Dean Samuels’ scholarship explores the challenges and opportunities presented by changing notions of sovereignty, and his written work addresses international boundary disputes, maritime piracy and cross-border litigation. He is a lead co-author of one of the premier casebooks on international law, Transnational Law (West Academic Press). He also lectures extensively on litigation matters involving foreign parties involved in cases in U.S. courts.

As the executive director of ROLC, Dean Samuels oversees programming focused on rule of law development across the globe. In addition, he regularly lectures to U.S. Government officials from the State Department, the U.S. Agency for International Development, the Department of Justice and the Department of Defense on the development of rule of law abroad.
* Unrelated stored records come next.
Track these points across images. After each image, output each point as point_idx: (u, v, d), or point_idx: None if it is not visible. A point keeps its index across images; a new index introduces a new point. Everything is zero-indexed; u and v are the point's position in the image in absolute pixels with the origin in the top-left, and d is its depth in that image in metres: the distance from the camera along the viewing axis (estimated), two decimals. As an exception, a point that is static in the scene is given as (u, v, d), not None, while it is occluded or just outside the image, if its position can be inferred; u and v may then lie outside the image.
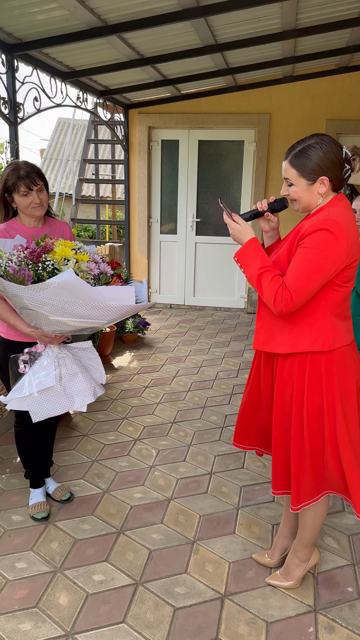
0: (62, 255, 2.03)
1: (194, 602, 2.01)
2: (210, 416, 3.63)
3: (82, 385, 2.26)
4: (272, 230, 1.96)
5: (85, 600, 2.01)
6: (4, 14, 3.29)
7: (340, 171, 1.72)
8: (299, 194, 1.76)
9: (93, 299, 1.97)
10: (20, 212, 2.29)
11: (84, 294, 1.95)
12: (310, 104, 5.99)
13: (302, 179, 1.72)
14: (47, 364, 2.20)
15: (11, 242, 2.11)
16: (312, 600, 2.02)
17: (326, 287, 1.74)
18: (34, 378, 2.17)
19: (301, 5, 3.82)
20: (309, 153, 1.69)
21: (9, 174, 2.21)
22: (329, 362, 1.78)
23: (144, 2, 3.34)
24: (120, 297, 2.10)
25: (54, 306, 1.96)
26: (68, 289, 1.90)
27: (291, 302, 1.69)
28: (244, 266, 1.80)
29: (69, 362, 2.25)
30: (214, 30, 4.08)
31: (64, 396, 2.23)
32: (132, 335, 5.23)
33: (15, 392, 2.18)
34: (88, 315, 2.00)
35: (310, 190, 1.73)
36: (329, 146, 1.69)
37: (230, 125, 6.16)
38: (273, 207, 1.87)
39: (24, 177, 2.19)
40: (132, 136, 6.41)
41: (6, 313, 2.20)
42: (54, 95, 4.35)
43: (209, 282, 6.72)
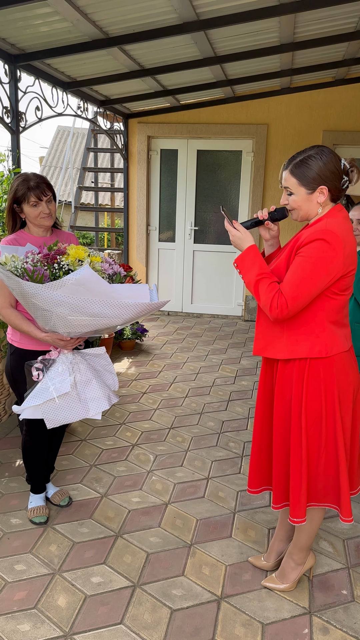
0: (76, 256, 2.04)
1: (191, 604, 2.04)
2: (208, 422, 3.67)
3: (96, 392, 2.23)
4: (272, 239, 2.00)
5: (84, 601, 2.04)
6: (8, 26, 3.36)
7: (339, 182, 1.77)
8: (299, 203, 1.81)
9: (109, 296, 1.96)
10: (29, 222, 2.33)
11: (100, 290, 1.94)
12: (308, 116, 6.08)
13: (302, 188, 1.78)
14: (61, 370, 2.18)
15: (22, 249, 2.15)
16: (307, 603, 2.06)
17: (323, 295, 1.78)
18: (49, 385, 2.15)
19: (299, 20, 3.90)
20: (310, 163, 1.75)
21: (18, 185, 2.25)
22: (328, 368, 1.82)
23: (145, 15, 3.42)
24: (136, 294, 2.12)
25: (71, 305, 1.95)
26: (85, 285, 1.90)
27: (286, 308, 1.73)
28: (242, 272, 1.85)
29: (83, 369, 2.23)
30: (213, 42, 4.16)
31: (78, 403, 2.20)
32: (130, 341, 5.27)
33: (30, 400, 2.15)
34: (104, 314, 1.99)
35: (310, 199, 1.79)
36: (329, 157, 1.74)
37: (228, 135, 6.25)
38: (273, 216, 1.92)
39: (34, 187, 2.23)
40: (132, 145, 6.49)
41: (19, 320, 2.22)
42: (55, 105, 4.41)
43: (206, 289, 6.78)
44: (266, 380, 2.00)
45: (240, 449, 3.28)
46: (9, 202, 2.28)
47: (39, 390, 2.17)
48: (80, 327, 2.08)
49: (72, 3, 3.08)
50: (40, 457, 2.54)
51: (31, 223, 2.32)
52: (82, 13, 3.23)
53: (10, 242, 2.26)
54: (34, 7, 3.09)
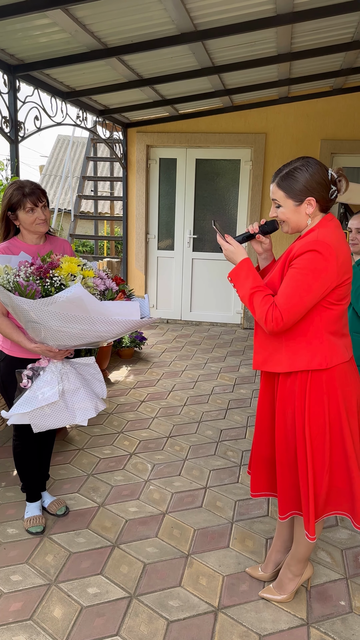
0: (69, 271, 2.06)
1: (188, 615, 2.02)
2: (206, 431, 3.66)
3: (84, 401, 2.27)
4: (265, 252, 2.01)
5: (80, 612, 2.02)
6: (7, 37, 3.39)
7: (327, 192, 1.78)
8: (287, 215, 1.81)
9: (100, 313, 2.00)
10: (24, 229, 2.33)
11: (91, 308, 1.98)
12: (305, 125, 6.12)
13: (290, 200, 1.78)
14: (50, 378, 2.21)
15: (16, 258, 2.15)
16: (304, 614, 2.04)
17: (320, 305, 1.77)
18: (38, 393, 2.19)
19: (296, 30, 3.94)
20: (296, 175, 1.75)
21: (13, 192, 2.26)
22: (330, 380, 1.80)
23: (144, 26, 3.45)
24: (126, 312, 2.13)
25: (61, 320, 1.99)
26: (76, 302, 1.94)
27: (281, 321, 1.73)
28: (236, 286, 1.85)
29: (72, 377, 2.27)
30: (211, 53, 4.19)
31: (65, 411, 2.24)
32: (129, 349, 5.26)
33: (18, 407, 2.19)
34: (94, 329, 2.04)
35: (298, 211, 1.79)
36: (315, 168, 1.75)
37: (227, 144, 6.28)
38: (264, 229, 1.93)
39: (30, 194, 2.25)
40: (131, 154, 6.52)
41: (9, 329, 2.23)
42: (54, 114, 4.44)
43: (205, 297, 6.78)
44: (266, 392, 1.99)
45: (239, 458, 3.26)
46: (3, 209, 2.29)
47: (27, 398, 2.20)
48: (70, 340, 2.11)
49: (71, 14, 3.11)
50: (31, 461, 2.53)
51: (26, 230, 2.33)
52: (80, 24, 3.26)
53: (4, 250, 2.26)
54: (33, 18, 3.12)
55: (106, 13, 3.18)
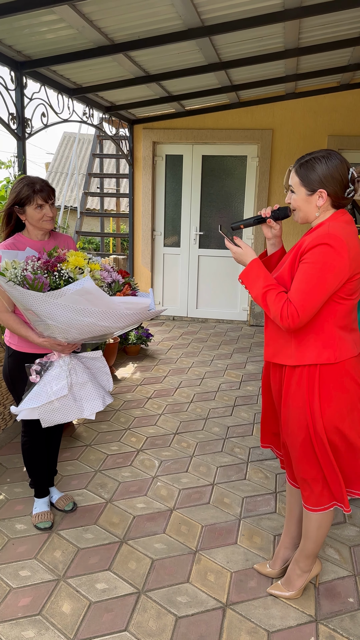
0: (76, 264, 2.07)
1: (196, 611, 2.03)
2: (213, 427, 3.65)
3: (91, 394, 2.31)
4: (274, 238, 2.01)
5: (88, 608, 2.03)
6: (14, 33, 3.38)
7: (342, 189, 1.76)
8: (298, 202, 1.81)
9: (108, 306, 2.01)
10: (30, 225, 2.34)
11: (99, 302, 1.99)
12: (313, 120, 6.08)
13: (303, 188, 1.79)
14: (58, 373, 2.24)
15: (22, 254, 2.16)
16: (313, 611, 2.04)
17: (330, 300, 1.77)
18: (47, 387, 2.21)
19: (303, 26, 3.91)
20: (314, 165, 1.75)
21: (23, 187, 2.26)
22: (339, 374, 1.80)
23: (150, 22, 3.44)
24: (135, 307, 2.12)
25: (70, 313, 1.99)
26: (85, 296, 1.95)
27: (297, 317, 1.72)
28: (248, 286, 1.84)
29: (79, 371, 2.30)
30: (218, 48, 4.17)
31: (74, 404, 2.27)
32: (135, 346, 5.27)
33: (27, 402, 2.21)
34: (102, 323, 2.05)
35: (309, 201, 1.79)
36: (334, 162, 1.74)
37: (233, 140, 6.26)
38: (275, 215, 1.94)
39: (40, 190, 2.26)
40: (137, 151, 6.51)
41: (17, 325, 2.25)
42: (61, 111, 4.44)
43: (211, 294, 6.77)
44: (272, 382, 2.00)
45: (246, 455, 3.26)
46: (9, 203, 2.29)
47: (37, 393, 2.22)
48: (78, 333, 2.12)
49: (78, 10, 3.10)
50: (39, 456, 2.54)
51: (32, 226, 2.33)
52: (87, 20, 3.25)
53: (9, 246, 2.27)
54: (39, 14, 3.11)
55: (113, 9, 3.17)
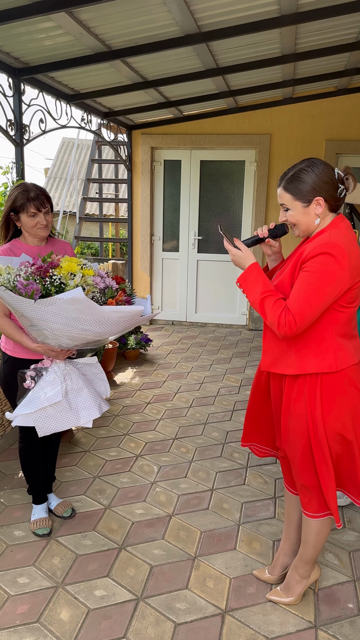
0: (68, 269, 2.06)
1: (195, 617, 2.02)
2: (212, 432, 3.65)
3: (87, 401, 2.28)
4: (274, 254, 2.00)
5: (87, 615, 2.02)
6: (12, 40, 3.40)
7: (335, 191, 1.76)
8: (297, 217, 1.79)
9: (100, 316, 2.01)
10: (25, 231, 2.35)
11: (90, 311, 1.99)
12: (310, 125, 6.10)
13: (298, 202, 1.77)
14: (53, 379, 2.22)
15: (17, 259, 2.16)
16: (312, 617, 2.03)
17: (330, 308, 1.75)
18: (41, 393, 2.21)
19: (300, 31, 3.93)
20: (302, 176, 1.74)
21: (17, 194, 2.27)
22: (341, 382, 1.78)
23: (147, 28, 3.45)
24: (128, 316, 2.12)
25: (61, 321, 2.00)
26: (75, 305, 1.94)
27: (295, 325, 1.71)
28: (246, 291, 1.83)
29: (74, 377, 2.28)
30: (215, 54, 4.19)
31: (69, 411, 2.25)
32: (134, 351, 5.26)
33: (22, 408, 2.20)
34: (94, 330, 2.05)
35: (307, 212, 1.78)
36: (320, 168, 1.74)
37: (231, 145, 6.28)
38: (273, 233, 1.92)
39: (34, 198, 2.26)
40: (136, 156, 6.53)
41: (11, 329, 2.24)
42: (59, 117, 4.45)
43: (210, 299, 6.78)
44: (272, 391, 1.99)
45: (245, 460, 3.25)
46: (6, 209, 2.30)
47: (31, 399, 2.21)
48: (70, 340, 2.12)
49: (75, 17, 3.12)
50: (37, 463, 2.54)
51: (27, 232, 2.34)
52: (84, 27, 3.26)
53: (5, 252, 2.28)
54: (37, 21, 3.13)
55: (110, 16, 3.18)
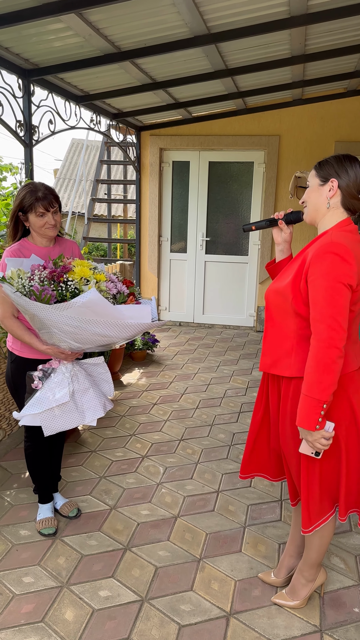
0: (81, 274, 2.09)
1: (199, 619, 2.01)
2: (218, 434, 3.64)
3: (93, 401, 2.31)
4: (283, 243, 2.00)
5: (91, 615, 2.02)
6: (22, 41, 3.42)
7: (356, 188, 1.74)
8: (309, 193, 1.82)
9: (113, 317, 2.04)
10: (34, 231, 2.35)
11: (105, 312, 2.01)
12: (320, 126, 6.08)
13: (316, 178, 1.80)
14: (60, 380, 2.24)
15: (28, 261, 2.17)
16: (318, 620, 2.01)
17: None
18: (49, 394, 2.22)
19: (309, 32, 3.92)
20: (332, 158, 1.78)
21: (25, 194, 2.27)
22: (340, 387, 1.76)
23: (157, 29, 3.46)
24: (138, 315, 2.17)
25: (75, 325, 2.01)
26: (91, 307, 1.97)
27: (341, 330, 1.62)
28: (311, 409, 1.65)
29: (81, 378, 2.30)
30: (224, 55, 4.19)
31: (75, 411, 2.27)
32: (142, 352, 5.26)
33: (29, 408, 2.22)
34: (106, 333, 2.07)
35: (320, 191, 1.79)
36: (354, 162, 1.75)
37: (240, 147, 6.27)
38: (288, 218, 1.95)
39: (42, 198, 2.25)
40: (144, 157, 6.54)
41: (21, 331, 2.25)
42: (68, 118, 4.47)
43: (218, 300, 6.77)
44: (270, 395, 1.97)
45: (251, 462, 3.24)
46: (14, 209, 2.30)
47: (38, 399, 2.23)
48: (82, 343, 2.14)
49: (85, 19, 3.13)
50: (42, 462, 2.54)
51: (35, 232, 2.34)
52: (94, 28, 3.27)
53: (15, 253, 2.27)
54: (46, 23, 3.14)
55: (120, 17, 3.19)
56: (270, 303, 1.86)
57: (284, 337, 1.82)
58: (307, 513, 1.85)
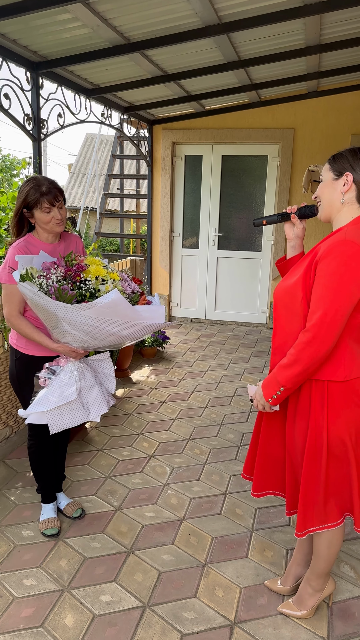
0: (96, 274, 2.12)
1: (202, 628, 1.95)
2: (227, 434, 3.57)
3: (97, 397, 2.30)
4: (296, 239, 1.92)
5: (92, 621, 1.97)
6: (29, 33, 3.36)
7: None
8: (323, 188, 1.74)
9: (131, 317, 2.07)
10: (39, 227, 2.29)
11: (125, 313, 2.04)
12: (335, 119, 5.94)
13: (330, 172, 1.72)
14: (68, 377, 2.23)
15: (38, 258, 2.14)
16: (325, 632, 1.94)
17: None
18: (57, 392, 2.20)
19: (325, 21, 3.80)
20: (347, 151, 1.70)
21: (29, 190, 2.20)
22: (348, 393, 1.69)
23: (166, 19, 3.37)
24: (154, 315, 2.22)
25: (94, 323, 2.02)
26: (113, 308, 2.00)
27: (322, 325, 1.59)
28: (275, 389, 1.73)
29: (87, 375, 2.29)
30: (236, 46, 4.09)
31: (81, 408, 2.27)
32: (152, 349, 5.21)
33: (36, 406, 2.19)
34: (121, 333, 2.09)
35: (333, 186, 1.71)
36: None
37: (254, 140, 6.16)
38: (301, 212, 1.87)
39: (46, 193, 2.19)
40: (156, 152, 6.46)
41: (29, 329, 2.22)
42: (78, 112, 4.41)
43: (230, 296, 6.67)
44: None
45: (260, 463, 3.17)
46: (18, 206, 2.24)
47: (46, 397, 2.21)
48: (96, 342, 2.13)
49: (92, 9, 3.06)
50: (47, 461, 2.51)
51: (41, 228, 2.28)
52: (102, 19, 3.20)
53: (22, 249, 2.22)
54: (53, 13, 3.08)
55: (128, 7, 3.11)
56: (279, 302, 1.78)
57: (293, 337, 1.75)
58: (302, 515, 1.78)
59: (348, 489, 1.78)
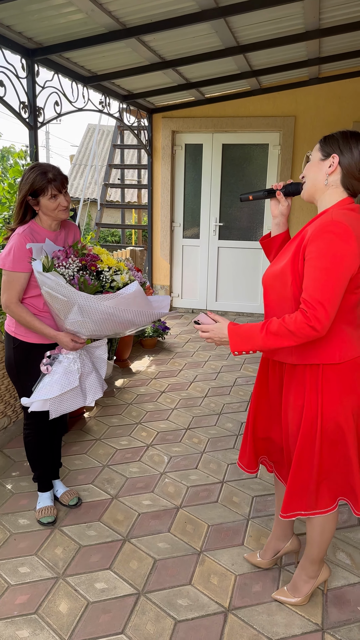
0: (107, 264, 2.21)
1: (196, 615, 1.94)
2: (226, 423, 3.56)
3: (94, 383, 2.35)
4: (280, 216, 1.91)
5: (86, 608, 1.97)
6: (24, 19, 3.31)
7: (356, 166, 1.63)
8: (310, 168, 1.72)
9: (144, 307, 2.16)
10: (43, 214, 2.25)
11: (142, 302, 2.14)
12: (337, 106, 5.87)
13: (319, 152, 1.70)
14: (70, 364, 2.26)
15: (45, 247, 2.16)
16: (320, 619, 1.93)
17: None
18: (61, 379, 2.23)
19: (323, 5, 3.73)
20: (338, 133, 1.68)
21: (36, 177, 2.16)
22: (344, 374, 1.68)
23: (162, 4, 3.32)
24: (161, 305, 2.31)
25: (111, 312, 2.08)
26: (132, 299, 2.08)
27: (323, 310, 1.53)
28: (248, 347, 1.64)
29: (86, 362, 2.34)
30: (234, 31, 4.03)
31: (80, 394, 2.31)
32: (152, 339, 5.19)
33: (38, 394, 2.21)
34: (134, 321, 2.17)
35: (320, 166, 1.69)
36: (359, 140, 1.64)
37: (254, 128, 6.09)
38: (287, 189, 1.86)
39: (53, 179, 2.17)
40: (156, 141, 6.41)
41: (30, 317, 2.22)
42: (75, 100, 4.36)
43: (231, 287, 6.64)
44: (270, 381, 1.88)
45: (258, 452, 3.16)
46: (23, 193, 2.20)
47: (49, 384, 2.23)
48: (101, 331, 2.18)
49: (86, -7, 3.01)
50: (43, 449, 2.51)
51: (47, 215, 2.24)
52: (96, 3, 3.15)
53: (28, 237, 2.18)
54: (47, -2, 3.03)
55: (123, -9, 3.07)
56: (269, 288, 1.76)
57: None
58: (288, 497, 1.77)
59: (344, 473, 1.76)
Dean Samuels also has worked at the World Bank in both Washington (in the Office of the Vice President for Africa) and in Zimbabwe (at the African Capacity Building Foundation) focusing on capacity building in economic policy analysis and development management. During that time, he was a member of the World Bank team that drafted the Initiative for Capacity Building in Africa, a cornerstone document in the World Bank’s initial efforts in that arena. Before joining the World Bank, he worked extensively in Russia in the early 1990s on efforts to combat organized crime, and he was an observer of the Russian Constitutional Assembly in 1993. In addition, he has been a contributor to several Russian newspapers and magazines and a variety of African publications. During his time in private law practice at Covington & Burling, he was involved in the ad hoc arbitration of the Eritrea-Ethiopia boundary dispute and led the team that drafted a new Civil Service Code for Eritrea.

Dean Samuels received his A.B., magna cum laude, in politics from Princeton University in 1994. At Princeton, he also received certificates in Russian Studies and European Cultural Studies and was awarded the Asher Hinds Prize in European Cultural Studies, the Montgomery Raiser Prize in Russian Studies, and the Caroline Picard Prize in Politics. He received his J.D., cum laude, from the University of Michigan Law School in 1999, where he was a Clarence Darrow Scholar. While at Michigan, he also earned a master’s degree in Russian and East European Studies.